We cover two model families:

  • LLMs — autoregressive token generators. They produce one token at a time, each conditioned on every token before it.
  • Image and video models — iterative denoisers. They start from noise and refine a whole canvas over many steps.

They look unrelated, but at the bottom they're the same machinery — matrix multiplies and attention — arranged differently. Understanding one makes the other easy.

Learning objectives

By the end of this chapter you can:

  • Explain why a neural network needs non-linear activations (and what breaks without them)
  • Trace a token: text → token id → embedding → transformer blocks → logits → next token
  • Describe what the KV cache is, why it exists, and what it costs
  • State why prefill is compute-bound and decode is memory-bound — and prove it with arithmetic intensity
  • Read a model's config.json and predict its memory footprint and bottleneck

The sections

  • Neural Networks

    Nodes, layers, matmul, and the one trick (non-linearity) that makes depth worth anything.

  • LLM Inference Mechanics

    Tokenization, embeddings, the transformer block, attention, the KV cache, and the prefill/decode split. The core of the book.

  • Image & Video Generation

    Diffusion, latent space, the VAE, classifier-free guidance, and why a "50-step" image is actually 100 forward passes.

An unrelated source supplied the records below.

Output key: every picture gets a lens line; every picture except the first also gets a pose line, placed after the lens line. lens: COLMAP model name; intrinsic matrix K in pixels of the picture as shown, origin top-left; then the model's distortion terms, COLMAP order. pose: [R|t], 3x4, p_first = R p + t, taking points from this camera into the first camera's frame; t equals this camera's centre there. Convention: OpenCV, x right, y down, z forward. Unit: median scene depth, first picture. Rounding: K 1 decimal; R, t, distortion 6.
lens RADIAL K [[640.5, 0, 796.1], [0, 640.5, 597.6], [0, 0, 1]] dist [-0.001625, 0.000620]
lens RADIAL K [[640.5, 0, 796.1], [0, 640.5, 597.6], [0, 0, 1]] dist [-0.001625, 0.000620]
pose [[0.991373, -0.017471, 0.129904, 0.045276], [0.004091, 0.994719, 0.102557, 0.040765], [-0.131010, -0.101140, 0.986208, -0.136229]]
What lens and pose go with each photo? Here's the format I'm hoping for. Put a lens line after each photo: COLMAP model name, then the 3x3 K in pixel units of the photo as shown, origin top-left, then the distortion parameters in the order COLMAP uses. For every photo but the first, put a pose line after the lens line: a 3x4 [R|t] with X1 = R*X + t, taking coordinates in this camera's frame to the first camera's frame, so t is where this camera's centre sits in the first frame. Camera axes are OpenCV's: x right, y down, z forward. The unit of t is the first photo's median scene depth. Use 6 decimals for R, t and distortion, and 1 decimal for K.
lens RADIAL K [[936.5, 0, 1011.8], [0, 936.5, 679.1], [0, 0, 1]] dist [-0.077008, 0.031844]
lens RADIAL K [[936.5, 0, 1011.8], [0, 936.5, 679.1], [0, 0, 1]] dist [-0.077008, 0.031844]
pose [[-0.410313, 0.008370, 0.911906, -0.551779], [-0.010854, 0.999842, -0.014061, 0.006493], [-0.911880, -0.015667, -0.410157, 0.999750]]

  • Calculating Bottlenecks

    Ops:byte ratio, arithmetic intensity, and the roofline model — the math that tells you whether to buy compute or bandwidth.

The one idea to hold onto

Everything in inference is a fight between two resources: how fast the GPU can do math (compute) and how fast it can move numbers in and out of memory (bandwidth). Every technique in Chapter 5 is a move in that fight. This chapter teaches you to see which one you're losing.